→ **Data section**:
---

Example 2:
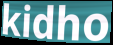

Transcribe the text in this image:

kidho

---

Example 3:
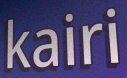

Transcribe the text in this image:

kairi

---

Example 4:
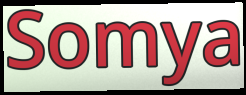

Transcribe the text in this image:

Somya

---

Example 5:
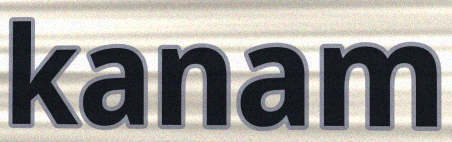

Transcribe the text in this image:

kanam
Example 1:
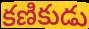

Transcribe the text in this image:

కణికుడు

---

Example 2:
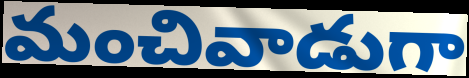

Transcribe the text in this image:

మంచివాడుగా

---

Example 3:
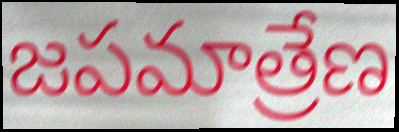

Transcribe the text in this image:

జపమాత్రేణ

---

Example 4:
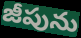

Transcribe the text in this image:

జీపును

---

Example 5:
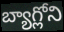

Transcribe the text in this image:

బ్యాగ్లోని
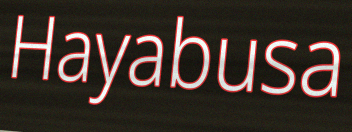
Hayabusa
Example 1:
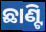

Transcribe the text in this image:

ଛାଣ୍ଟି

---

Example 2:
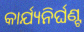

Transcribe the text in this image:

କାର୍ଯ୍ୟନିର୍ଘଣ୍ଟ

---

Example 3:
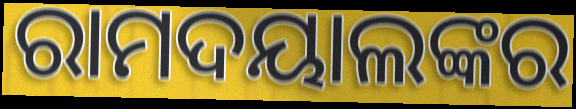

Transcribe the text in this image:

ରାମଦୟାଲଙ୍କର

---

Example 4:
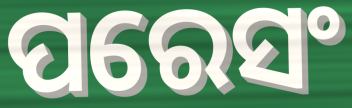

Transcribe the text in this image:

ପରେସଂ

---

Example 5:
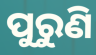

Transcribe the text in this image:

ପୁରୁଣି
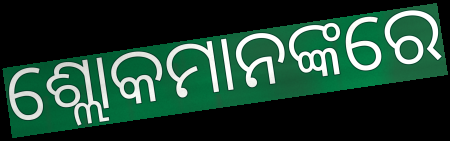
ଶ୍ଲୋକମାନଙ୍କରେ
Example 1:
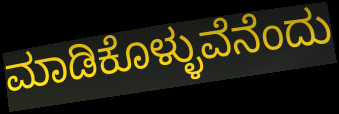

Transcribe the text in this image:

→ **What to do**: Your reply should be the full data above, copied exactly, with no pictures in it.

→ **Exercise solution**:
---

Example 2:

Transcribe the text in this image:

kidho

---

Example 3:

Transcribe the text in this image:

kairi

---

Example 4:

Transcribe the text in this image:

Somya

---

Example 5:

Transcribe the text in this image:

kanam
Example 1:

Transcribe the text in this image:

కణికుడు

---

Example 2:

Transcribe the text in this image:

మంచివాడుగా

---

Example 3:

Transcribe the text in this image:

జపమాత్రేణ

---

Example 4:

Transcribe the text in this image:

జీపును

---

Example 5:

Transcribe the text in this image:

బ్యాగ్లోని
Hayabusa
Example 1:

Transcribe the text in this image:

ଛାଣ୍ଟି

---

Example 2:

Transcribe the text in this image:

କାର୍ଯ୍ୟନିର୍ଘଣ୍ଟ

---

Example 3:

Transcribe the text in this image:

ରାମଦୟାଲଙ୍କର

---

Example 4:

Transcribe the text in this image:

ପରେସଂ

---

Example 5:

Transcribe the text in this image:

ପୁରୁଣି
ଶ୍ଲୋକମାନଙ୍କରେ
Example 1:

Transcribe the text in this image:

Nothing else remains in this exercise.